Tarefas a realizar>
A: Para cada afirmação, diga se está de acordo com o trecho selecionado (sim ou não) e cite as palavras do trecho que o decidem. (i) José Sócrates aumentou os salários em contexto de crise financeira. (ii) António Guterres devolveu a sobretaxa de IRS. (iii) O atual Governo é liderado por António Costa.
B: Reproduza, sem qualquer alteração, a parte do trecho selecionado que vai de "Em anos de eleições" a "no passado recente.".

Trecho selecionado>
-------

Pedro Passos Coelho jogou com a devolução da sobretaxa de IRS, José Sócrates aumentou os salários em contexto de crise financeira e António Guterres contratou mais funcionários públicos.
6 Outubro 2018, 12h00

Em anos de eleições legislativas, o Governo em funções não costuma resistir à tentação do eleitoralismo no âmbito do Orçamento do Estado. Será diferente com o atual Governo liderado por António Costa? O Jornal Económico recorda alguns exemplos de orçamentos repletos de “boas notícias” no passado recente.

-------

Excertos das linhas>
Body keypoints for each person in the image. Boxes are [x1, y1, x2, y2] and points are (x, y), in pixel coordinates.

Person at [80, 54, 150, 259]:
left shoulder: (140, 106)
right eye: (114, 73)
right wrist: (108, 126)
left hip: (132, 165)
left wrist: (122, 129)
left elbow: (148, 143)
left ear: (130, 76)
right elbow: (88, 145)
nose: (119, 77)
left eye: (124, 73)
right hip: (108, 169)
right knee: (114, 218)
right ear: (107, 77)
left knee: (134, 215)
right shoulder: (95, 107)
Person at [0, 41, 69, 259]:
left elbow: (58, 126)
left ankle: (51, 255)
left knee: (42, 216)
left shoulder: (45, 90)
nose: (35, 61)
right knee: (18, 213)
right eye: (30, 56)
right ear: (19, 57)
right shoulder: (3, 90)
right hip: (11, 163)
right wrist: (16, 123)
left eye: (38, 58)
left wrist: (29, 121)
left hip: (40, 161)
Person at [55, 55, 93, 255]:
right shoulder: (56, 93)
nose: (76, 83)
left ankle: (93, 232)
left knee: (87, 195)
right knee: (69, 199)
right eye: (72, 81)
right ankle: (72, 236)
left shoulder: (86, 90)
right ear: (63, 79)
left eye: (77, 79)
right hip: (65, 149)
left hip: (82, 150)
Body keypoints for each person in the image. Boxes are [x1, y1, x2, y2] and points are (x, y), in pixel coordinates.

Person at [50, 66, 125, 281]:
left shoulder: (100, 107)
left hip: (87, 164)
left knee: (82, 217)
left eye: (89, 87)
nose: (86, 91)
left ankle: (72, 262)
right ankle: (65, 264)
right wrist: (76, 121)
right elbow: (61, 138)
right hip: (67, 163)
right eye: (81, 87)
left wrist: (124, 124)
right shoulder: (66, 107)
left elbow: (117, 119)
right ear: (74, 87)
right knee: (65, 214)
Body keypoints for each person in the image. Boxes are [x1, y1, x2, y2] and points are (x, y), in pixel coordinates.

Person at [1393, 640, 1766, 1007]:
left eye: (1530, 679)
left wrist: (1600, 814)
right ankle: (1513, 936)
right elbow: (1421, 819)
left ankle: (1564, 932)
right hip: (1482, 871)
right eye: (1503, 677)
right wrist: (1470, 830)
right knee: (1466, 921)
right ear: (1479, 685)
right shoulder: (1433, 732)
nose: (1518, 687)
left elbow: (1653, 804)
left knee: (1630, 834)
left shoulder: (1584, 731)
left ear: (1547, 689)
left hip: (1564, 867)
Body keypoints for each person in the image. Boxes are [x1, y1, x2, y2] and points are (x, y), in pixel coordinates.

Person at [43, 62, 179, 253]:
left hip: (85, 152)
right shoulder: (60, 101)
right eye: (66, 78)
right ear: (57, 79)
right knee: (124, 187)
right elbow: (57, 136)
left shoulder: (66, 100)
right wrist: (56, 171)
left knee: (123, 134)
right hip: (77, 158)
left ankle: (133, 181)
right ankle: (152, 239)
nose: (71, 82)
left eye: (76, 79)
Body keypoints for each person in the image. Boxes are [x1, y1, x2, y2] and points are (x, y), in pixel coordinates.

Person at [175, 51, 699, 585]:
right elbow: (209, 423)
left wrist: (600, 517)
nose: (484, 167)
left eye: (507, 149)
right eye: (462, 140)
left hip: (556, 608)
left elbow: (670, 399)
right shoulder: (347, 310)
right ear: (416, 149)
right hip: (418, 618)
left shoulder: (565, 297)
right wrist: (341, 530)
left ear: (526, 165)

-------

Conjunto de respostas>
A:
(i) Sim: "José Sócrates aumentou os salários em contexto de crise financeira".
(ii) Não: "Pedro Passos Coelho jogou com a devolução da sobretaxa de IRS".
(iii) Sim: "o atual Governo liderado por António Costa".

B:
Em anos de eleições legislativas, o Governo em funções não costuma resistir à tentação do eleitoralismo no âmbito do Orçamento do Estado. Será diferente com o atual Governo liderado por António Costa? O Jornal Económico recorda alguns exemplos de orçamentos repletos de “boas notícias” no passado recente.